*** MATERIALS PROVIDED

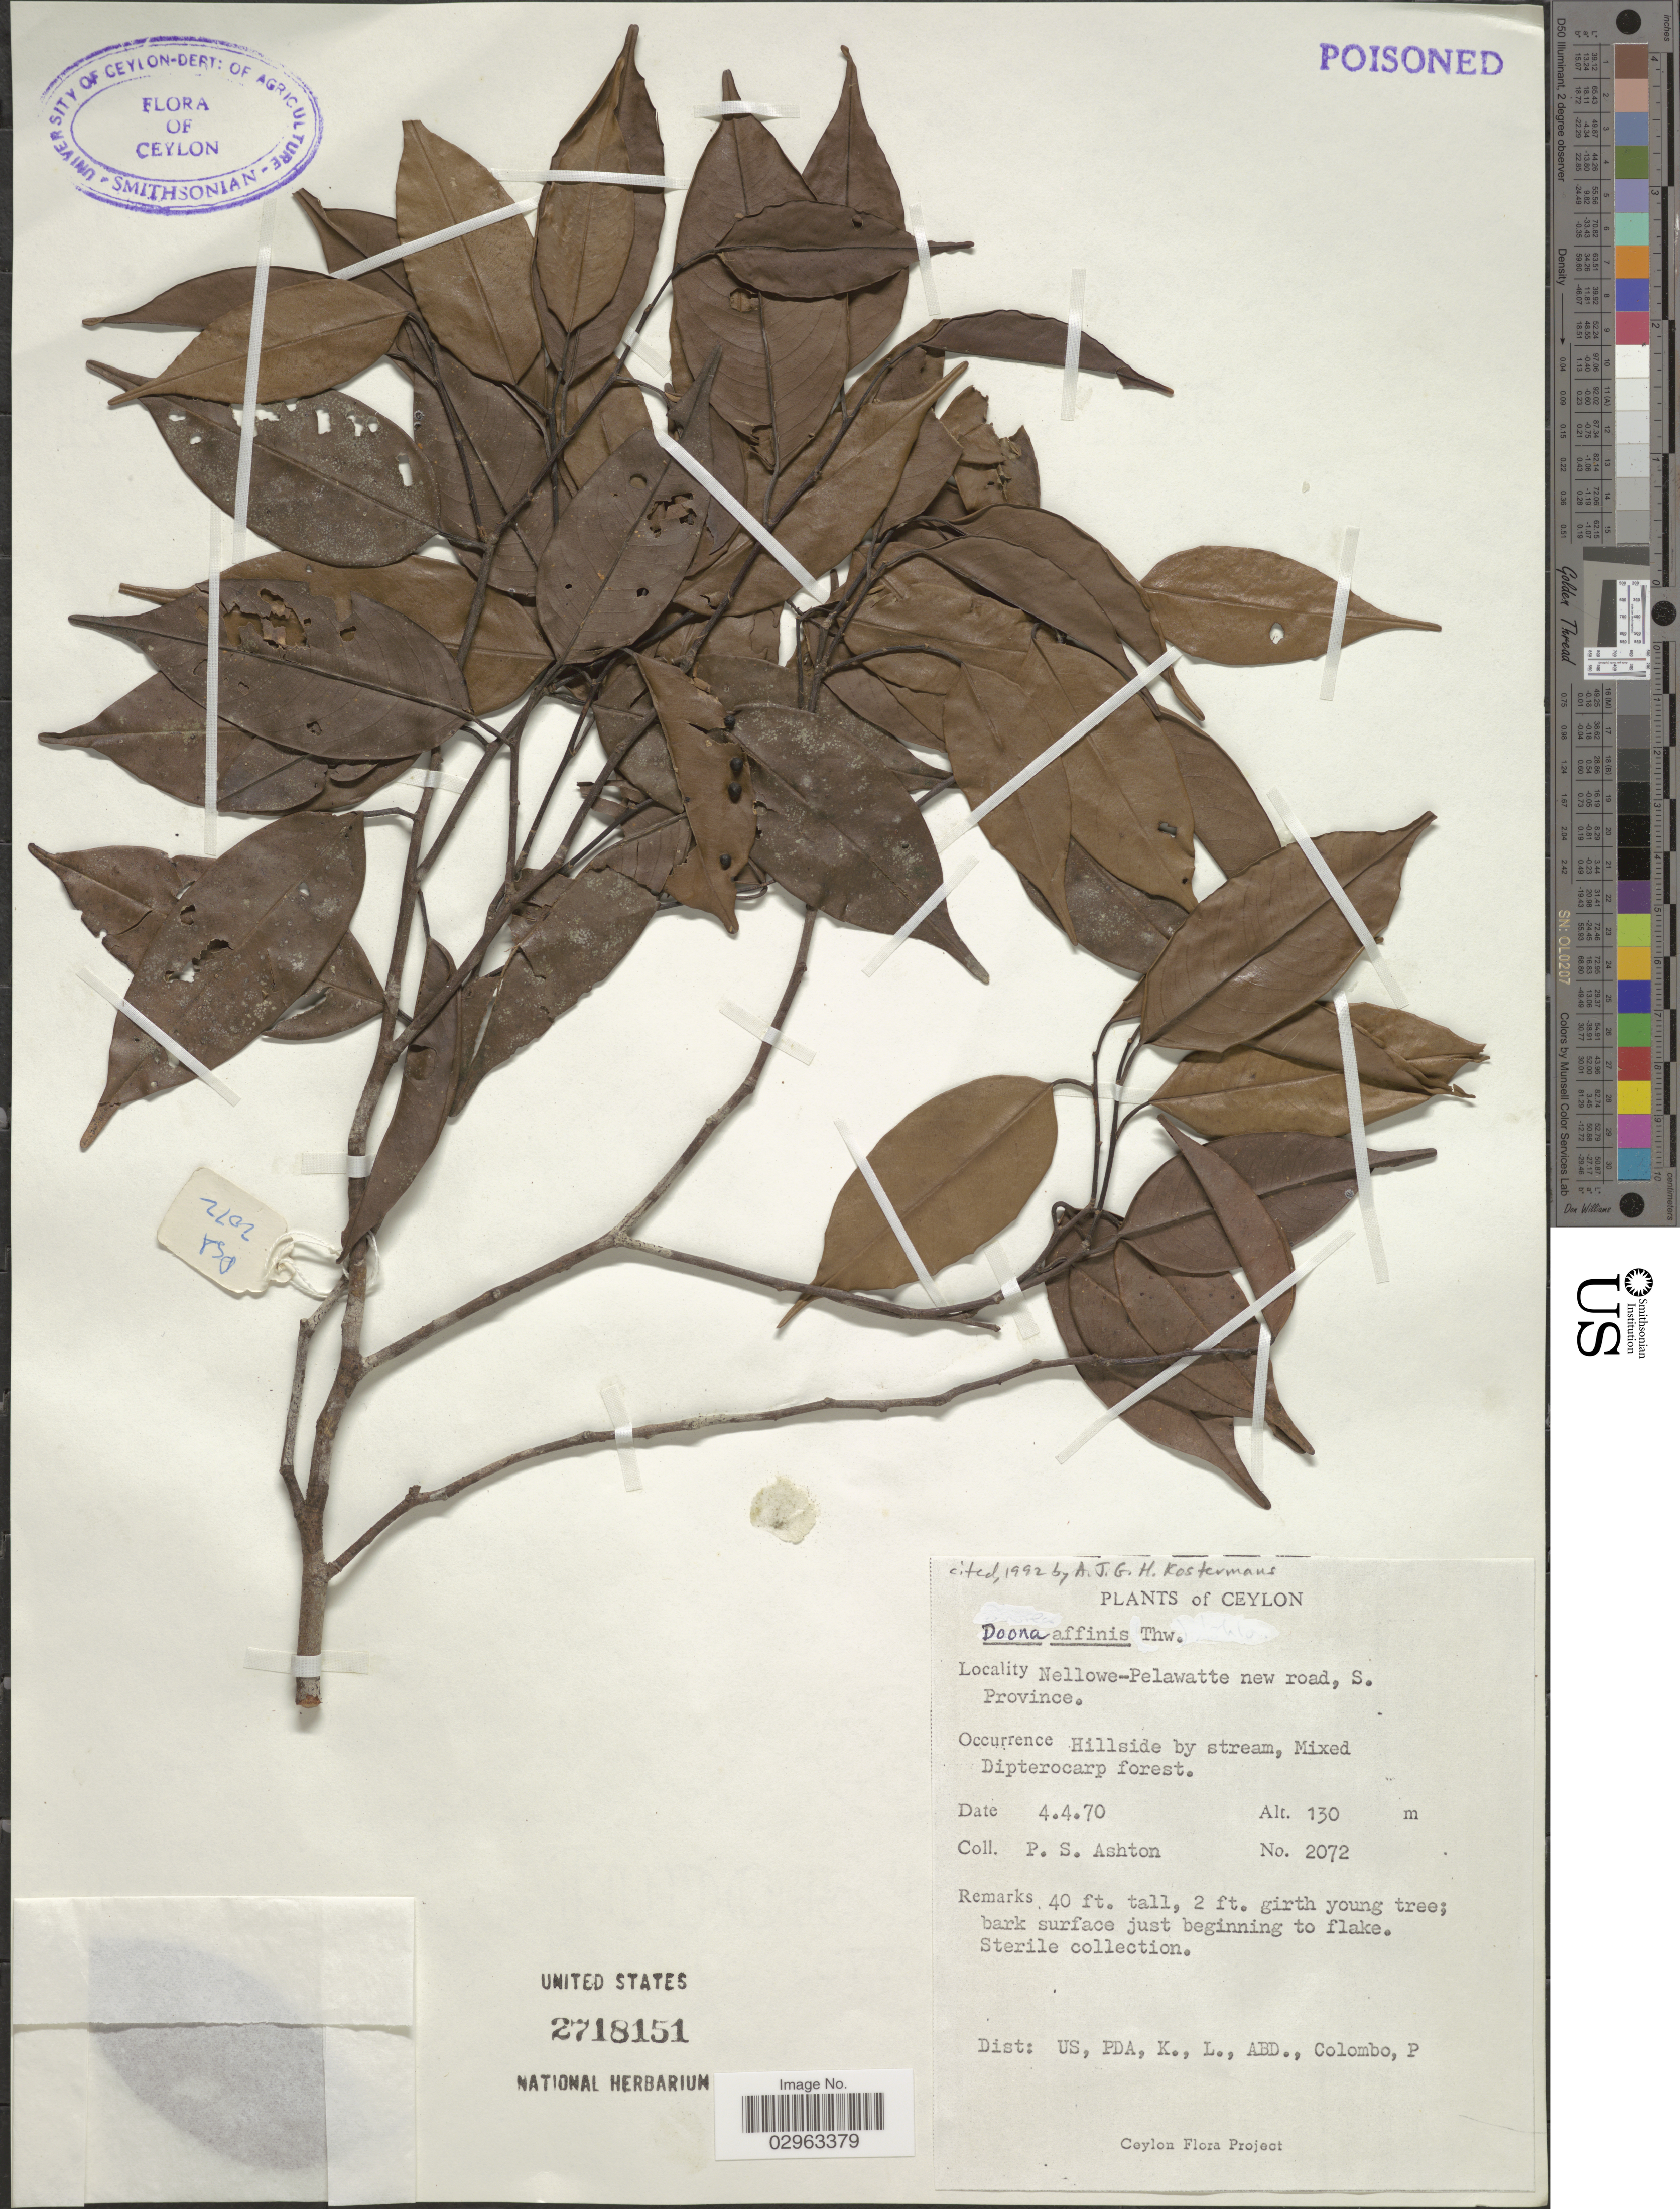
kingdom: Plantae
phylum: Tracheophyta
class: Magnoliopsida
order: Malvales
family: Dipterocarpaceae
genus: Doona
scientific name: Doona affinis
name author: Thwaites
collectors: P. S. Ashton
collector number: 2072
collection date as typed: Transcribed d/m/y: 4/4/70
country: Sri Lanka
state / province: Southern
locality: Ceylon. Nellowe-Pelawatte new road, S. Province.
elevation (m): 130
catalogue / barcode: US 2718151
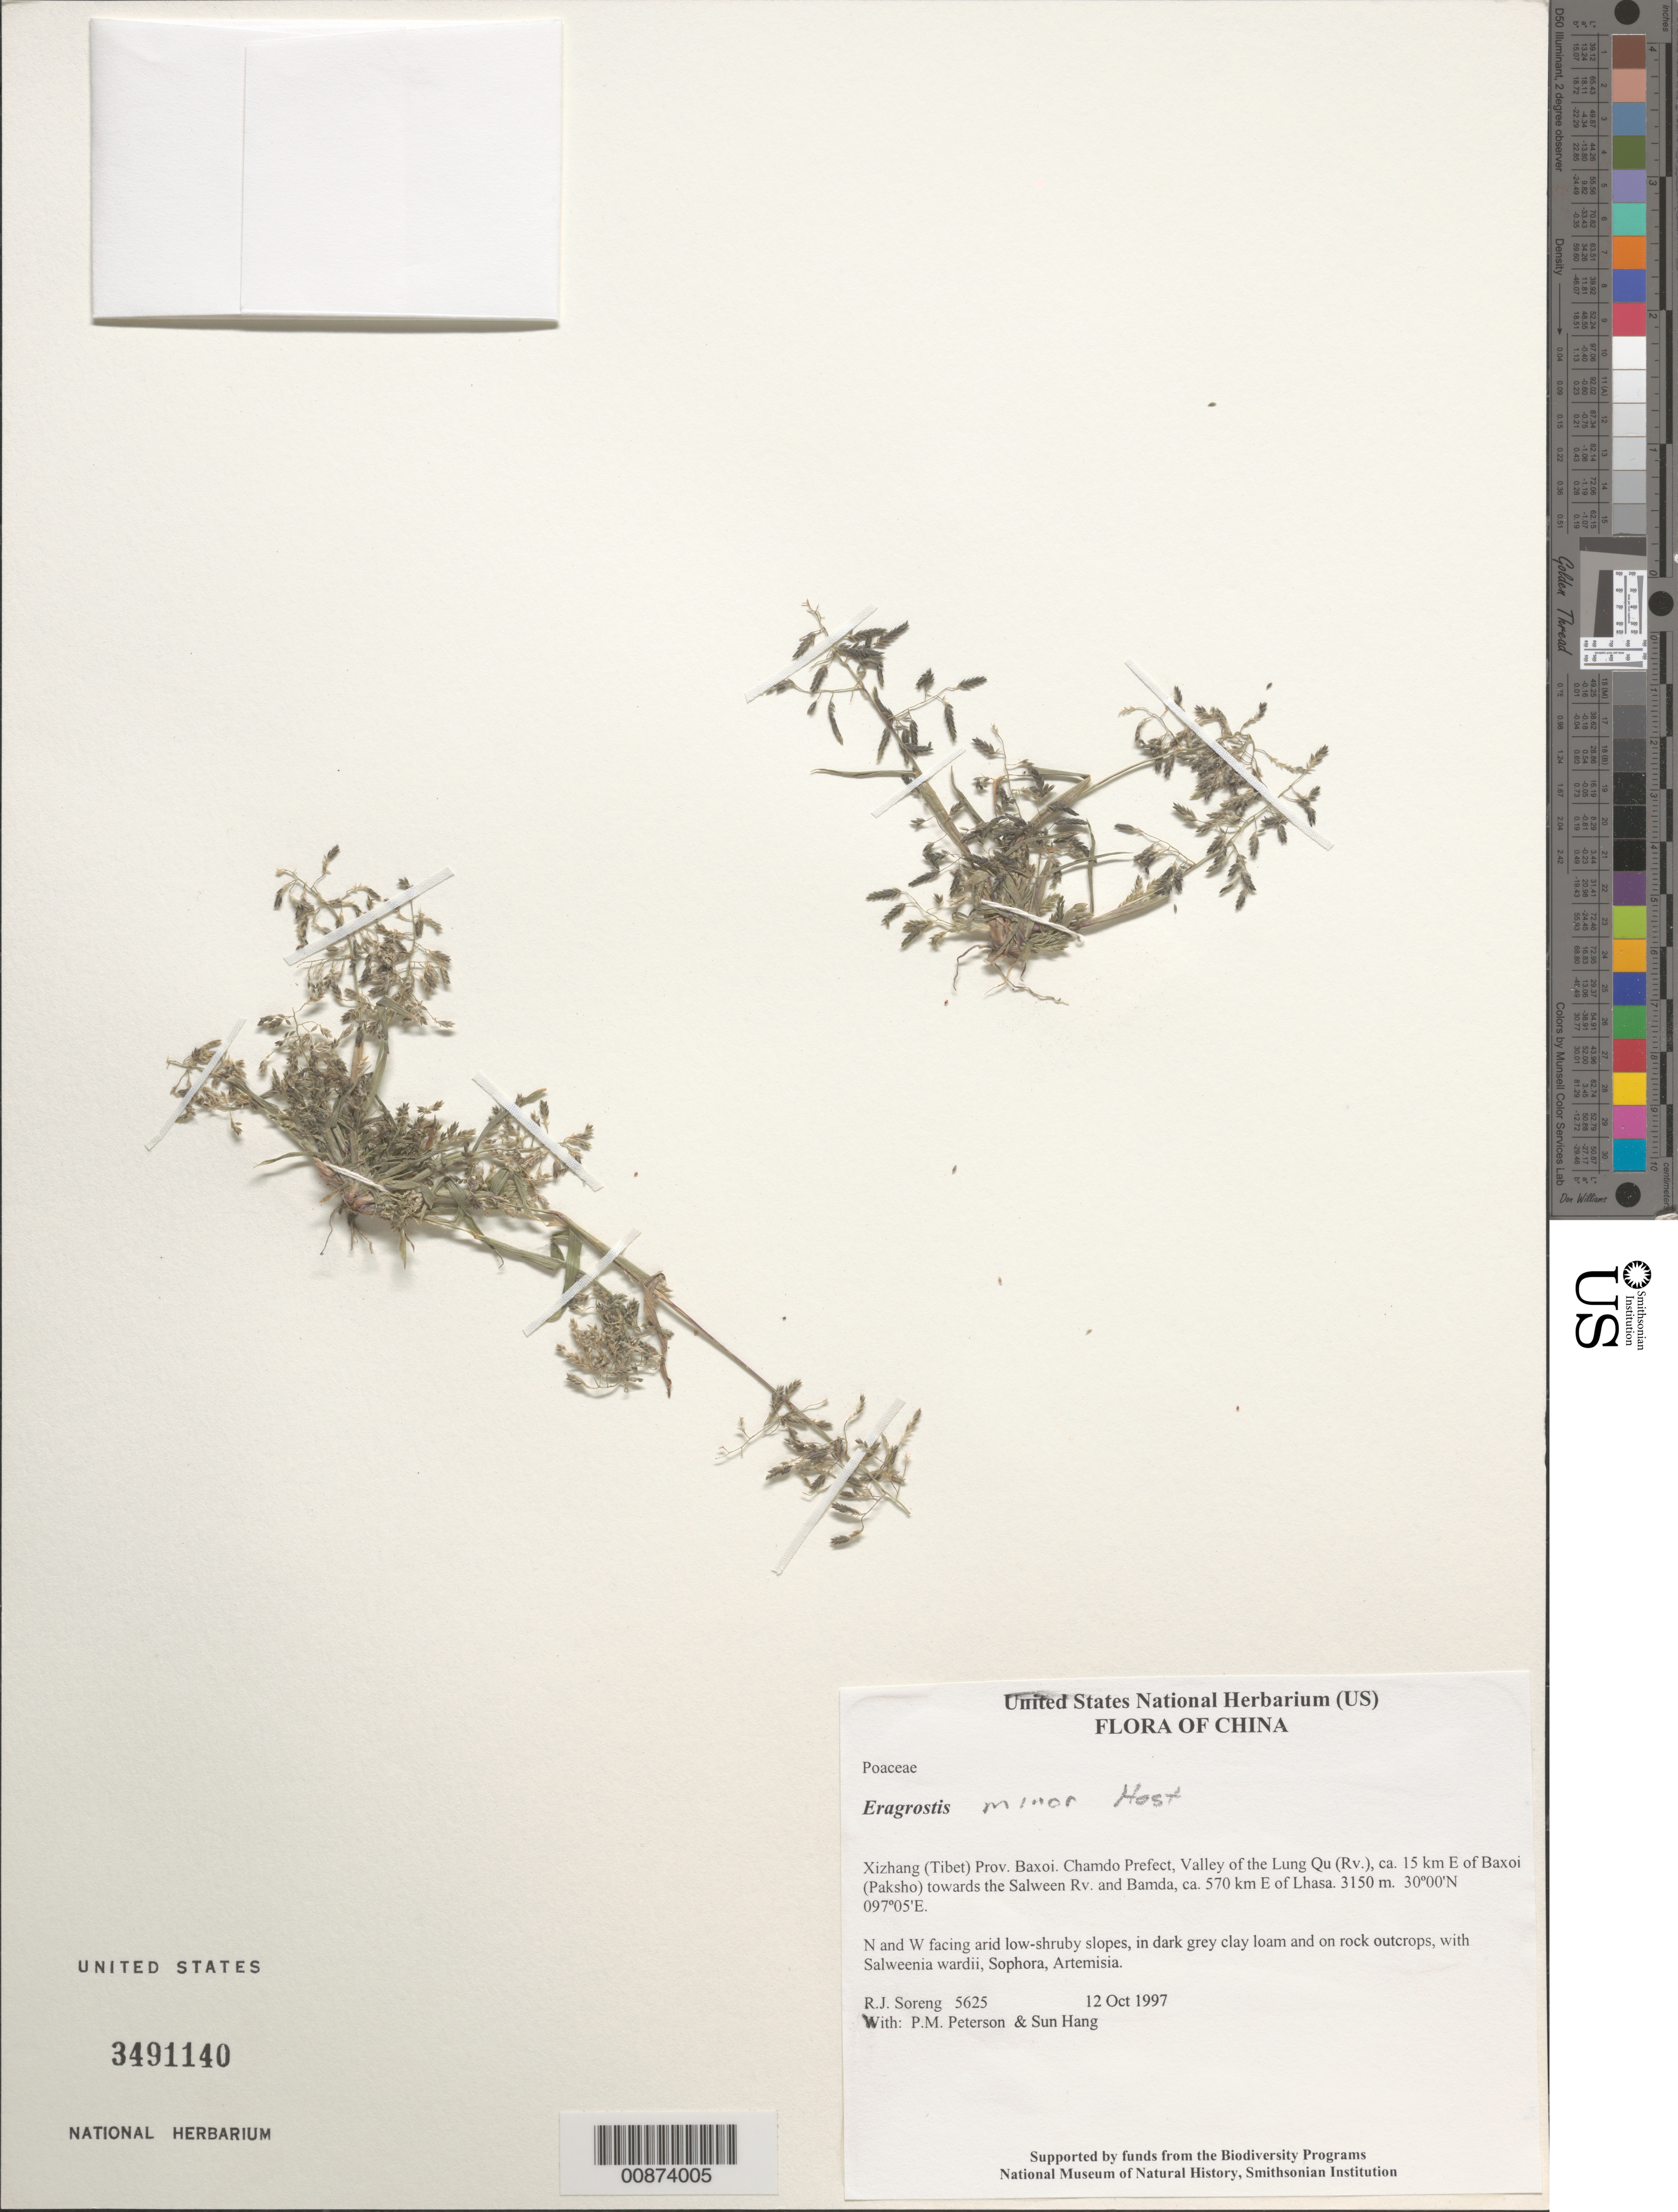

******

**TO DO**
Return every line of the records above without changes, leaving out the pictures.

**ANSWER TO THE TASK**
kingdom: Plantae
phylum: Tracheophyta
class: Magnoliopsida
order: Malvales
family: Dipterocarpaceae
genus: Doona
scientific name: Doona affinis
name author: Thwaites
collectors: P. S. Ashton
collector number: 2072
collection date as typed: Transcribed d/m/y: 4/4/70
country: Sri Lanka
state / province: Southern
locality: Ceylon. Nellowe-Pelawatte new road, S. Province.
elevation (m): 130
catalogue / barcode: US 2718151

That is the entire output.